* LISTED RECORDS *
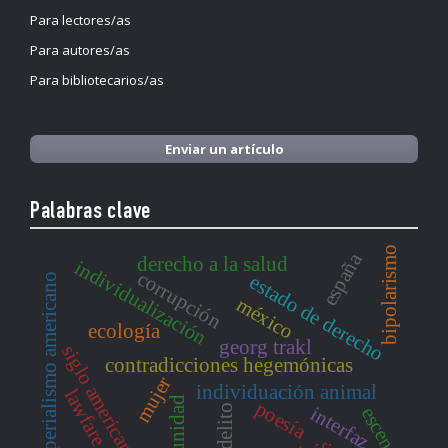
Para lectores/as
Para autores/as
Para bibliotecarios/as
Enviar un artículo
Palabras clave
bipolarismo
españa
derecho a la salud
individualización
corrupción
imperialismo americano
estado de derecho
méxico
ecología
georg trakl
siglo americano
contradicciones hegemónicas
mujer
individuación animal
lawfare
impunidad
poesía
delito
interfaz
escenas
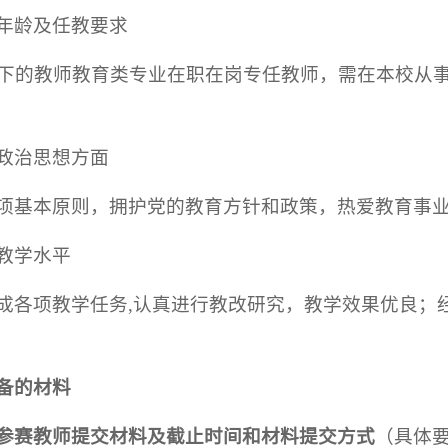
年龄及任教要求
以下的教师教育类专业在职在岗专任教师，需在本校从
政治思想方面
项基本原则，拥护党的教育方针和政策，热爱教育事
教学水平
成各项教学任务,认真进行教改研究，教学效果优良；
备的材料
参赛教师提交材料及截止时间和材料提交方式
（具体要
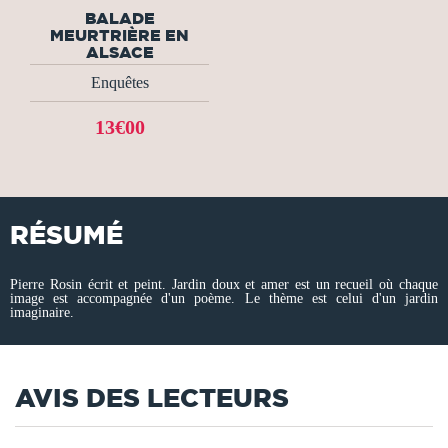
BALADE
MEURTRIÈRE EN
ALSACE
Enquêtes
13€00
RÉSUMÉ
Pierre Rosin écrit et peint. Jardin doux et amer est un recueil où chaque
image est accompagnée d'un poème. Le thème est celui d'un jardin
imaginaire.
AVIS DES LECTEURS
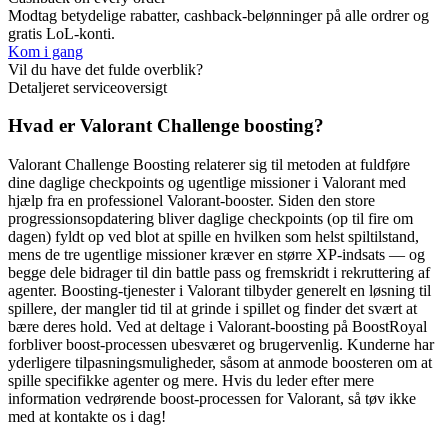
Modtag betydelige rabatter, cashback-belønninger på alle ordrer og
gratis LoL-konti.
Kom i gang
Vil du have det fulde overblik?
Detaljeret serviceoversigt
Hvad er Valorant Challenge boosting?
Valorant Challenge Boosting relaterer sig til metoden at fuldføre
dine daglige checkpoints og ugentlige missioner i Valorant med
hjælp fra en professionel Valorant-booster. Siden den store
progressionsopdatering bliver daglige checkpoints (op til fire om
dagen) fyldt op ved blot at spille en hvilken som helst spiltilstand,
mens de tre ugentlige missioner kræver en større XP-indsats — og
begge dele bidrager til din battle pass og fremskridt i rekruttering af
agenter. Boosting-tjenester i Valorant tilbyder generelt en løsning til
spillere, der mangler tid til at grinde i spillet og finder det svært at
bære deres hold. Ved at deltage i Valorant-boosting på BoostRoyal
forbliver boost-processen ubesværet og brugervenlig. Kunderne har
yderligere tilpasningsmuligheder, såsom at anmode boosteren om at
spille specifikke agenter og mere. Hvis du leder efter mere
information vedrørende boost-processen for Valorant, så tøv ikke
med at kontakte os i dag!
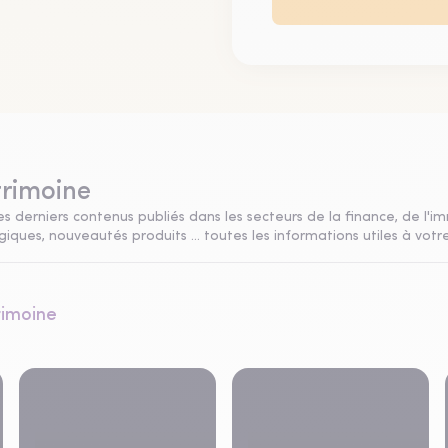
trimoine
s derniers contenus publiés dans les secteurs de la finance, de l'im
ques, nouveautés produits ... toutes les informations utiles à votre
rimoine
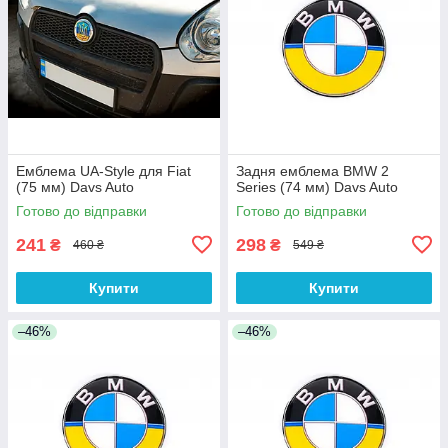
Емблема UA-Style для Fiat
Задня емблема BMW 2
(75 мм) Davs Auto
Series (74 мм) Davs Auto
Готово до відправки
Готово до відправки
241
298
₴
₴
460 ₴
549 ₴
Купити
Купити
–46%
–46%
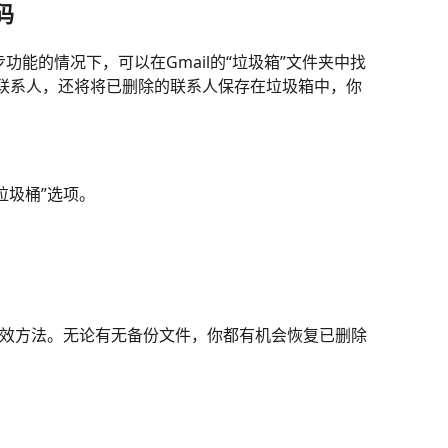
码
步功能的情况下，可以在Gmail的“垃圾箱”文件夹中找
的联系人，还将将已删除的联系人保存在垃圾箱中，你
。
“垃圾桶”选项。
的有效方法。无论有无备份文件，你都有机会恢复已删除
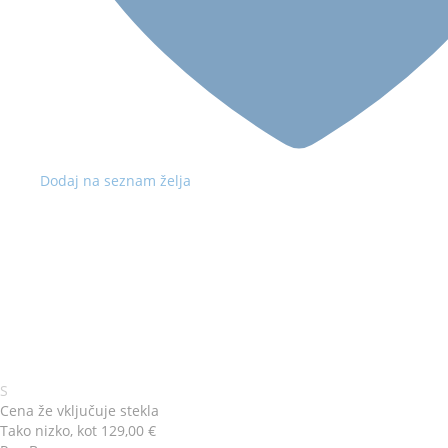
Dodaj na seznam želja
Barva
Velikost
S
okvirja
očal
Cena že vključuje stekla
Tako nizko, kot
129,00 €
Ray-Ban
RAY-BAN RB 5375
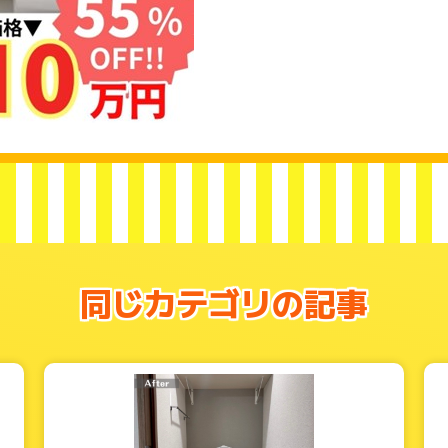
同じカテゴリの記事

* WORK ORDER *
Please find each line above that contains the word "Para", and copy every such line in full.

* ANSWER SECTION *
Para lectores/as
Para autores/as
Para bibliotecarios/as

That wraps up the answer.